The first Indie Pick is Plith, the debut release from Ya2, an indie developer based in Rome. In Plith, players construct chains of cogs, with the aim of transferring the energy from a spinning starter cog to a stationary target one. Sounds simple, and during the tutorial levels it is. But it’s not long before other cog sizes, obstacles and play spaces ramp up the challenge.
Cogs must be placed on pegs, and the arrangement of these on the board usually indicates the path players must take to build their cog chains. A path of pegs may look quite simple, but the relationship between the different cog sizes means the ones you are given in a level may not mesh in the way you expect. The challenge comes from determining how to use the given cog types in the space provided.

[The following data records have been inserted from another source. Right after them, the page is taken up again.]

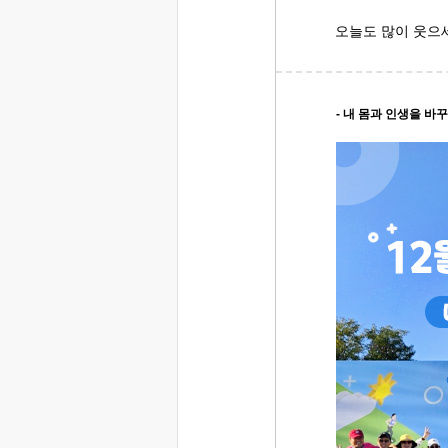
오늘도 많이 웃으
- 내 몸과 인생을 바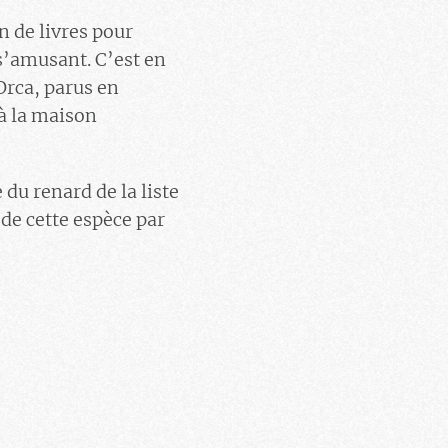
on de livres pour
 s’amusant. C’est en
Orca, parus en
à la maison
 du renard de la liste
de cette espèce par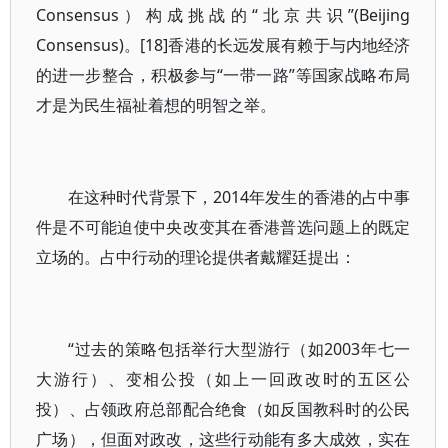
Consensus）构成挑战的“北京共识”(Beijing
Consensus)。[18]香港的长远发展有赖于与内地经济
的进一步整合，积极参与“一带一路”等国家战略布局
才是为民生福祉着想的明智之举。
在这种时代背景下，2014年发生的香港的占中事
件是不可能迫使中央改变其在香港普选问题上的既定
立场的。占中行动的理论提供者戴耀廷提出：
“过去的策略包括举行大型游行（如2003年七一
大游行）、变相公投（如上一回政改时的五区公
投）、占领政府总部配合绝食（如反国教科时的公民
广场），但面对政改，这些行动能有多大成效，实在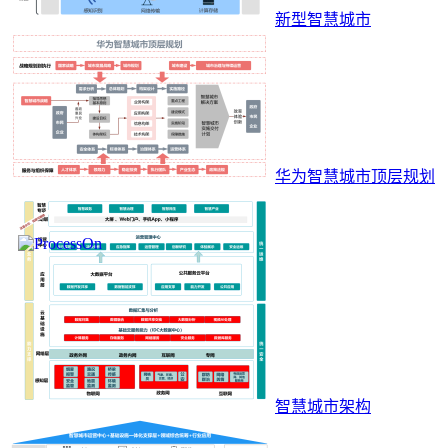
新型智慧城市
华为智慧城市顶层规划
智慧城市架构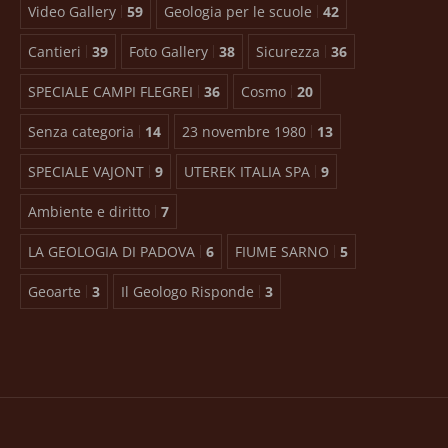
Video Gallery
59
Geologia per le scuole
42
Cantieri
39
Foto Gallery
38
Sicurezza
36
SPECIALE CAMPI FLEGREI
36
Cosmo
20
Senza categoria
14
23 novembre 1980
13
SPECIALE VAJONT
9
UTEREK ITALIA SPA
9
Ambiente e diritto
7
LA GEOLOGIA DI PADOVA
6
FIUME SARNO
5
Geoarte
3
Il Geologo Risponde
3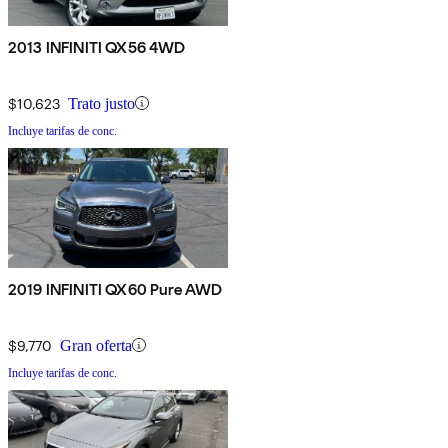
2013 INFINITI QX56 4WD
$10,623
Trato justo
Incluye tarifas de conc.
2019 INFINITI QX60 Pure AWD
$9,770
Gran oferta
Incluye tarifas de conc.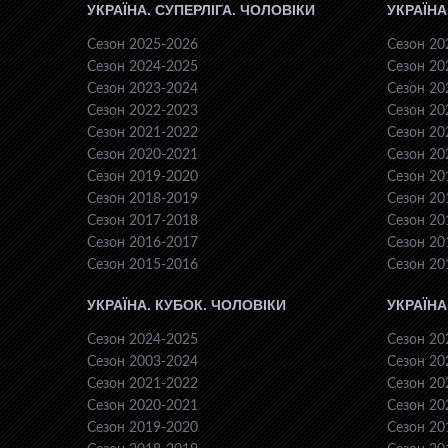
УКРАЇНА. СУПЕРЛІГА. ЧОЛОВІКИ
УКРАЇНА
Сезон 2025-2026
Сезон 20
Сезон 2024-2025
Сезон 20
Сезон 2023-2024
Сезон 20
Сезон 2022-2023
Сезон 20
Сезон 2021-2022
Сезон 20
Сезон 2020-2021
Сезон 20
Сезон 2019-2020
Сезон 20
Сезон 2018-2019
Сезон 20
Сезон 2017-2018
Сезон 20
Сезон 2016-2017
Сезон 20
Сезон 2015-2016
Сезон 20
УКРАЇНА. КУБОК. ЧОЛОВІКИ
УКРАЇНА
Сезон 2024-2025
Сезон 20
Сезон 2003-2024
Сезон 20
Сезон 2021-2022
Сезон 20
Сезон 2020-2021
Сезон 20
Сезон 2019-2020
Сезон 20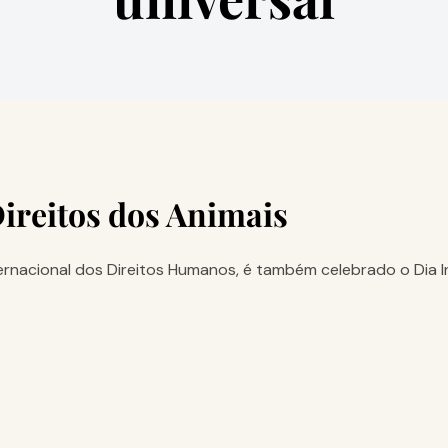
Direitos dos Animais
acional dos Direitos Humanos, é também celebrado o Dia Int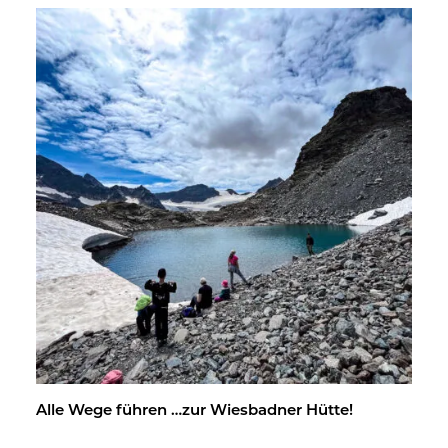
Alle Wege füh­ren …zur Wies­bad­ner Hütte!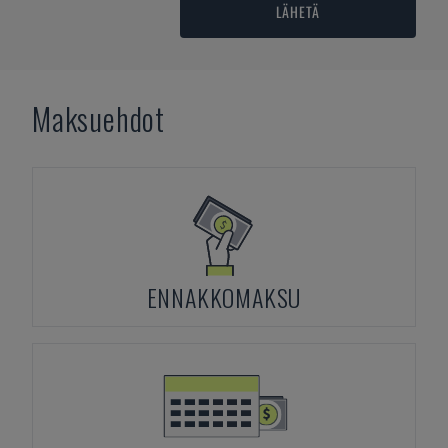
LÄHETÄ
Maksuehdot
ENNAKKOMAKSU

Cogs come in three sizes, and the relationships between them vary. Large cogs will mesh together only either directly above, below, left or right of each other, medium cogs will mesh together diagonally, and small cogs are useful for bridging gaps between the others. The elements are simple to understand while you play, yet the complicated ways they work together are difficult to explain in writing. That’s often a sign of a great central mechanic: straight forward enough for players to pick up quickly, but deep enough to allow for many puzzle possibilities. That’s good news, considering the game boasts over 100 levels.
The puzzling gameplay is wrapped up in a story about the end of the world. It’s 2012, the year pop culture and the realm of historic myth tell us Earth is due for a cataclysm, and Plith presents it as the gears driving the universe being damaged. To restore the rotation of the Earth, players must…connect cogs.
The presentation is lacking some polish, however. The visuals and audio are serviceable but not mind-blowing, and the interface can be somewhat cumbersome. Thankfully, the central mechanic is strong enough to keep things interesting.
If you’re a fan of puzzle games, Plith is definitely worth the miniscule asking price of $3.99. It’s available now on Desura, Indie City and on Ya2’s own site. If you’re too tight for that, there’s a free demo to try out.